# Fake plants okay?



## Dooner (Mar 10, 2019)

I don't really want to go the fake plant route, but cant seem to have any success at real ones. Almost every live plant gets eaten done to the nubs. I use the ones suggested by the staff at the LFS, mostly different strains of Anubis. Any suggestions? :-?


----------



## ken31cay (Oct 9, 2018)

I have a small area of fake plants in my 450gal and I think they look nice. The smaller fish in the tank love to gather in and around them. I have no real plants, just two rock/cave formations at either end and a big casaurina tree root formation preserved then treated with Pond Armor in the middle.


----------



## Deeda (Oct 12, 2012)

Fake plants should be just fine if you like the look. Maybe check out the silk plants sold at craft stores if you want something cheaper than aquarium brands. You will just need to attach them to rocks or structure using silicone adhesive which would require a cure time outside the tank, possibly super glue gel which is fine for aquarium use or sticking the stems under rocks.


----------



## ironspider (Dec 5, 2017)

I use a lot of fake plants. I tried real ones as well that were suggested as a possibility on this board, they didn't work for me. My fake plant look totally fake but at least it adds a little color and the fish don't mess with them.


----------
● ● ● ● ●
◆ **Prompt**: Please quote the thread on fake aquarium plants word for word, starting at "Fake plants should" and ending at "(Dec 5, 2017)".

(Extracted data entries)
● ● ● ● ●
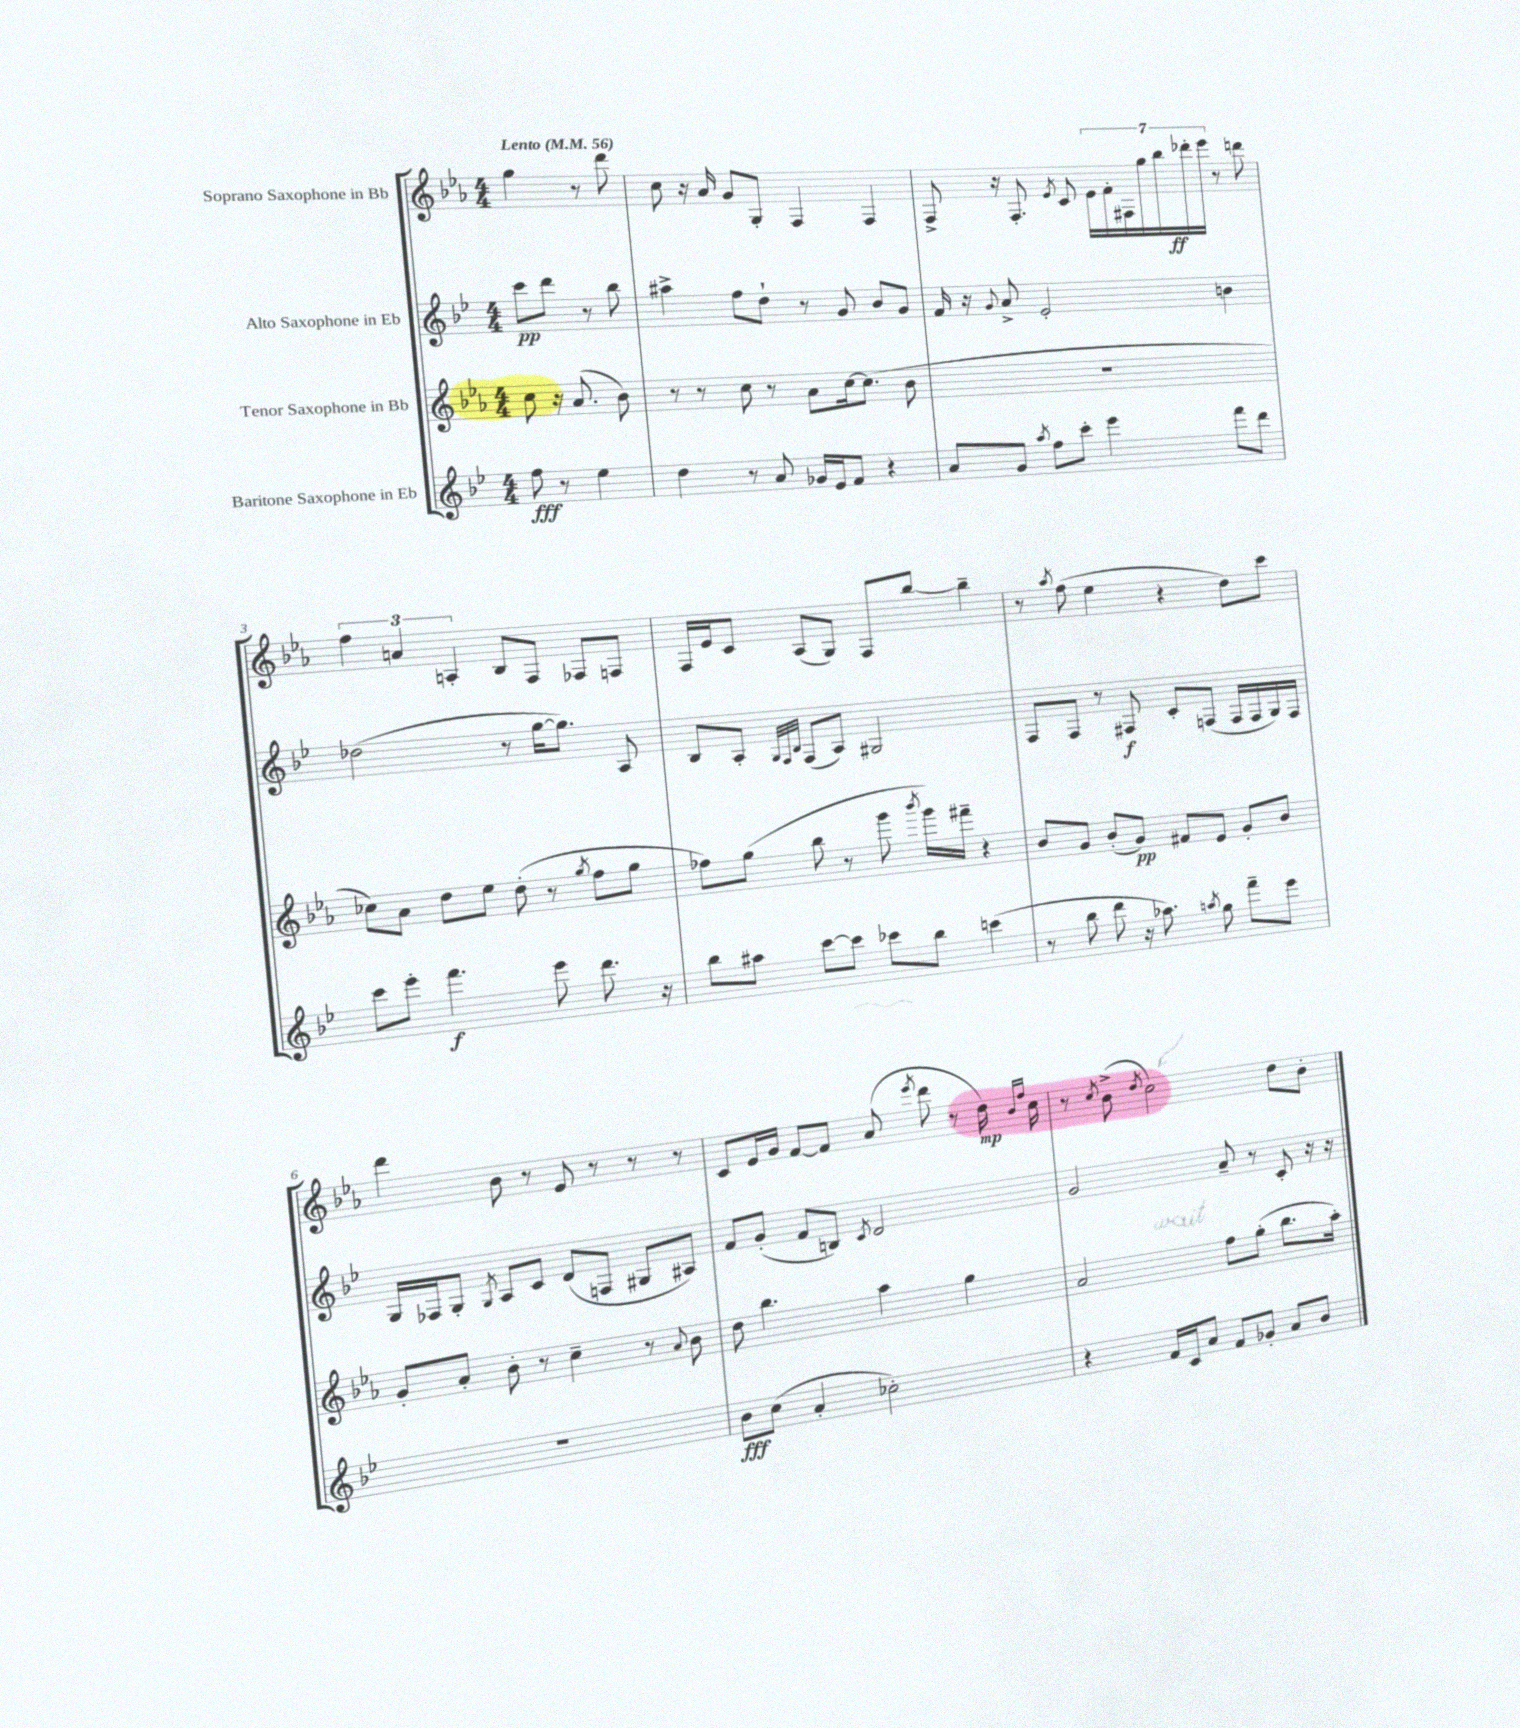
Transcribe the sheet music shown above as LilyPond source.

<<
\new StaffGroup <<
\new Staff = "s0" \with { instrumentName = "Soprano Saxophone in Bb" } {
    \clef treble \key ees \major \numericTimeSignature \time 4/4 \partial 2 \tempo "Lento" 4 = 56
    \autoBeamOff g''4 r8 d'''8 |
    c''8 r16 aes'16 g'8[ g8]-. f4 f4 |
    f8-> r16 f8.-. \acciaccatura { ees'8 } c'8 \tuplet 7/4 { ees'16[ f'16-. fis16 g''16 bes''16 des'''16-.\ff ees'''16] } r8 d'''8 |
    \tuplet 3/2 { f''4 a'4 a4-. } bes8[ f8] fes8[ f8] |
    f16[ ees'16 c'8] aes8[( g8]) f8[ bes''8]~ bes''4-- |
    r8 \acciaccatura { aes''8 } f''8( ees''4 r4 d''8[) c'''8] |
    d'''4 bes'8 r8 ees'8 r8 r8 r8 |
    c'8[ ees'16 g'16] f'8[~ f'8] aes'8( \acciaccatura { ees'''8 } d'''8 r8 d''16\mp) \grace { bes'16[ f''16] } c''16 |
    r8 \acciaccatura { c''8 } bes'8->( \acciaccatura { d''8 } c''2) d''8[ bes'8]-. \bar "|." |
}
\new Staff = "s1" \with { instrumentName = "Alto Saxophone in Eb" } {
    \clef treble \key bes \major \numericTimeSignature \time 4/4 \partial 2
    \autoBeamOff c'''8[\pp d'''8] r8 bes''8 |
    ais''4-> f''8[ d''8]-! r8 g'8 bes'8[ g'8] |
    f'16 r16 \appoggiatura { g'8 } a'8-> ees'2-. b'4 |
    des''2( r8 g''16[~ g''8.]) a8 |
    bes8[ a8]-. \grace { g32[ f32 bes32] } f8[( a8]) gis2 |
    f8[ f8] r8 fis8\f c'8[-. f8]( f16[ f16 g16) f16] |
    g16[ fes16 g8]-. \acciaccatura { g8 } a8[ c'8] d'8[( f8] gis8[ ais8]) |
    f'8[ g'8]-.( f'8[ b8]) \acciaccatura { c'8 } d'2 |
    g'2 a'8-- r8 c'8-. r16 r16 \bar "|." |
}
\new Staff = "s2" \with { instrumentName = "Tenor Saxophone in Bb" } {
    \clef treble \key ees \major \numericTimeSignature \time 4/4 \partial 2
    \autoBeamOff c''8 r16 aes'8.( bes'8) |
    r8 r8 c''8 r8 aes'8[ c''16~ c''8.]( bes'8 |
    R1 |
    ces''8[) aes'8] d''8[ ees''8] d''8-.( r8 \acciaccatura { g''8 } f''8[ g''8] |
    fes''8[) g''8]( bes''8 r8 g'''8 \acciaccatura { bes'''8 } g'''16[) fis'''16]-- r4 |
    bes'8[ g'8] bes'8[-.( g'8]\pp) fis'8[ ees'8] g'8[-. bes'8] |
    g'8[-. aes'8]-. bes'8-. r8 c''4-- r8 \appoggiatura { aes'8 } bes'8 |
    d''8 bes''4. aes''4 g''4 |
    aes'2 f''8[ g''8]-.( bes''8.[ aes''16]-.) \bar "|." |
}
\new Staff = "s3" \with { instrumentName = "Baritone Saxophone in Eb" } {
    \clef treble \key bes \major \numericTimeSignature \time 4/4 \partial 2
    \autoBeamOff f''8\fff r8 ees''4 |
    d''4 r8 a'8 ges'16[ ees'16 f'8] r4 |
    a'8[ g'8] \acciaccatura { a''8 } f''8[ c'''8]-. ees'''4 f'''8[ d'''8] |
    c'''8[ ees'''8]-. f'''4.\f ees'''8 d'''8. r16 |
    bes''8[ ais''8] c'''8[~ c'''8] ces'''8[ bes''8] c'''4( |
    r8 bes''8 d'''8 r16 aes''8.) \acciaccatura { a''8 } g''8 f'''8[-- ees'''8] |
    R1 |
    bes'8[\fff c''8]( a'4-. ces''2-.) |
    r4 f'16[ c'16 a'8] f'8[ ges'8]-. a'8[ bes'8] \bar "|." |
}
>>
>>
● ● ● ● ●
◆ **Reply**:
Fake plants should be just fine if you like the look. Maybe check out the silk plants sold at craft stores if you want something cheaper than aquarium brands. You will just need to attach them to rocks or structure using silicone adhesive which would require a cure time outside the tank, possibly super glue gel which is fine for aquarium use or sticking the stems under rocks.


----------



## ironspider (Dec 5, 2017)